* **DIRECTIONS**
Reproduce each line of the material exactly, minus any picture.

* **INFORMATION SHOWN**
- Opening Delimiter -

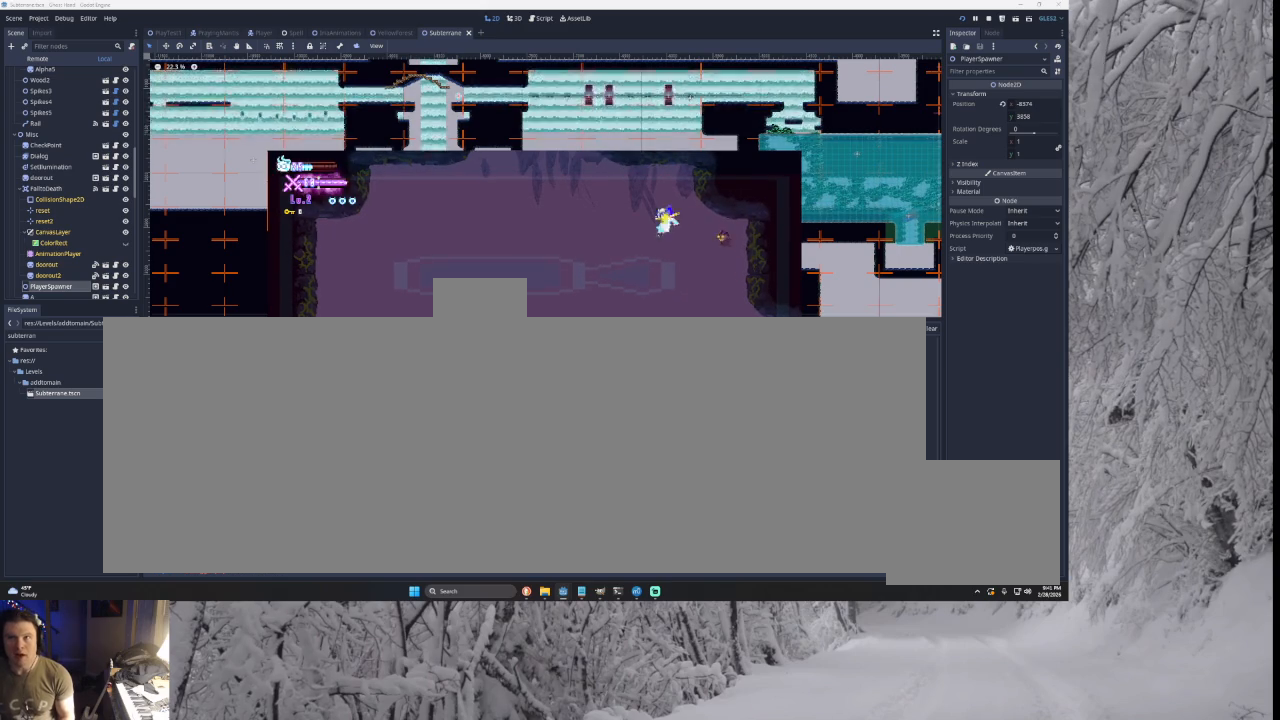
{"buttons": [], "left_stick": "right", "right_stick": "center", "events": [[33, "TRIANGLE", "up"], [133, "left_stick", "center"], [233, "left_stick", "down-left"], [333, "left_stick", "down-right"], [433, "left_stick", "right"]]}
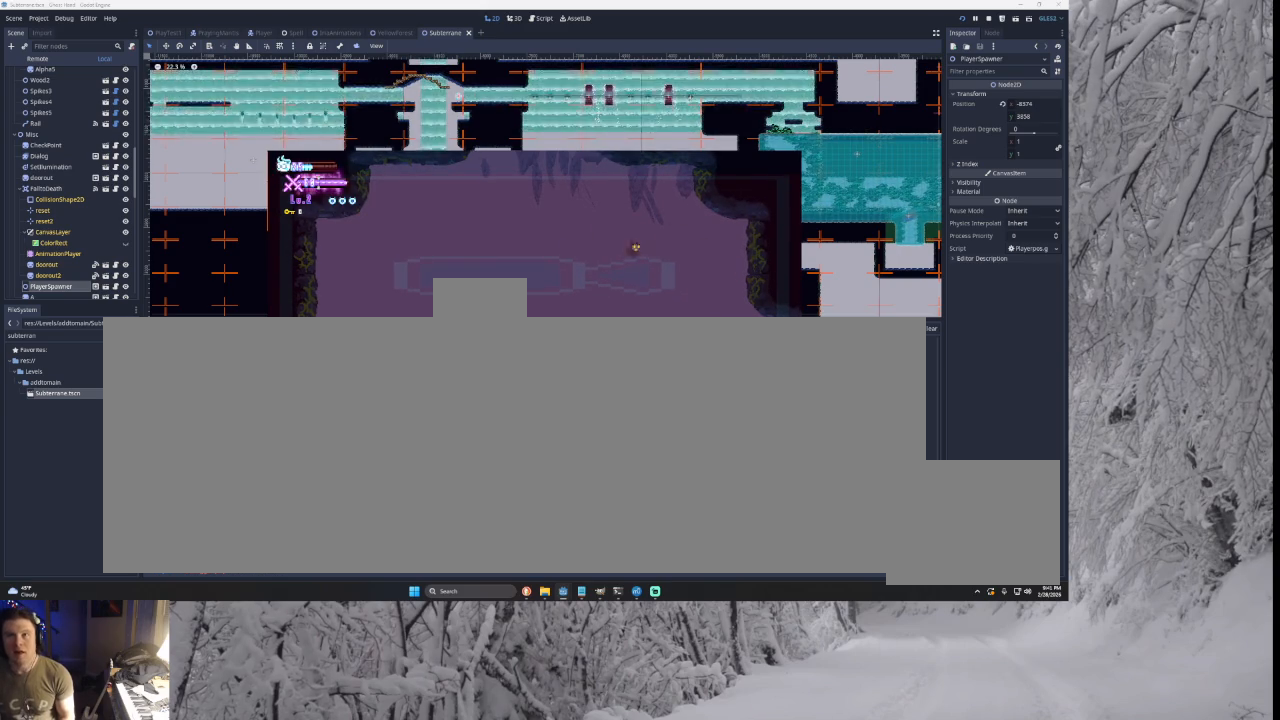
{"buttons": [], "left_stick": "right", "right_stick": "center", "events": []}
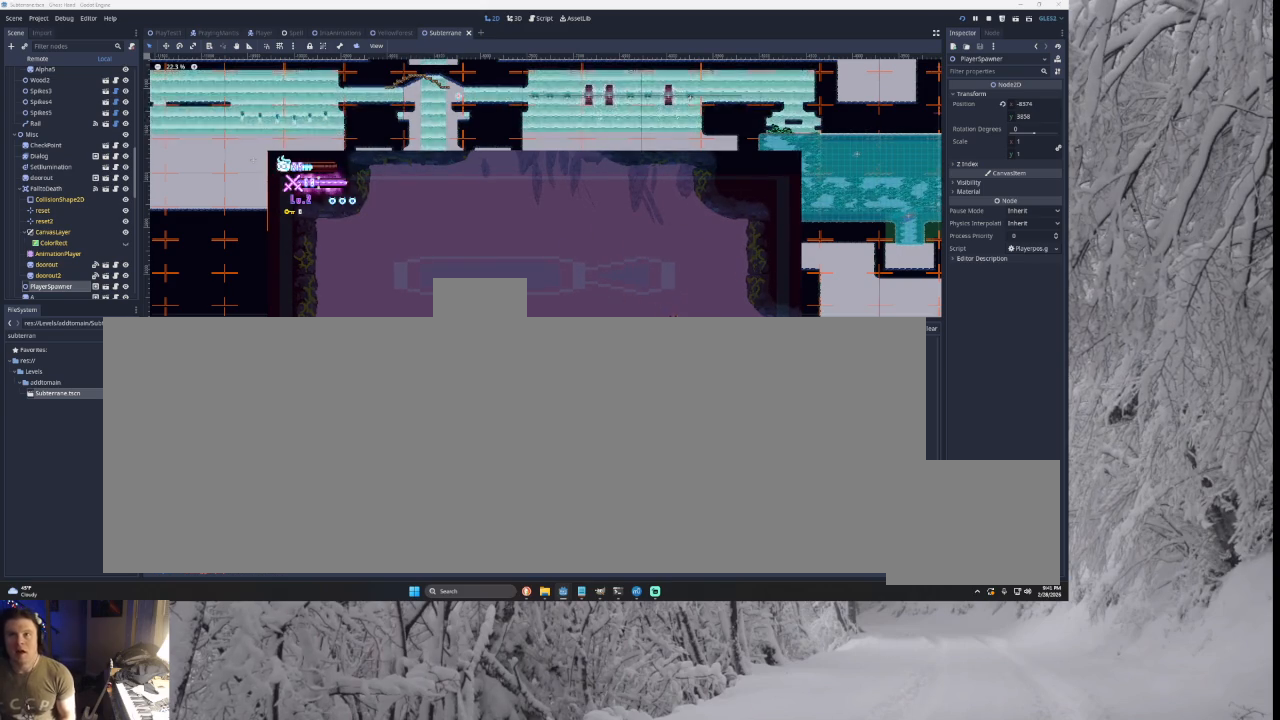
{"buttons": ["TRIANGLE"], "left_stick": "right", "right_stick": "center", "events": [[267, "TRIANGLE", "down"]]}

- Closing Delimiter -

* **EXERCISE RESULT**
{"buttons": [], "left_stick": "right", "right_stick": "center", "events": [[33, "TRIANGLE", "up"], [133, "left_stick", "center"], [233, "left_stick", "down-left"], [333, "left_stick", "down-right"], [433, "left_stick", "right"]]}
{"buttons": [], "left_stick": "right", "right_stick": "center", "events": []}
{"buttons": ["TRIANGLE"], "left_stick": "right", "right_stick": "center", "events": [[267, "TRIANGLE", "down"]]}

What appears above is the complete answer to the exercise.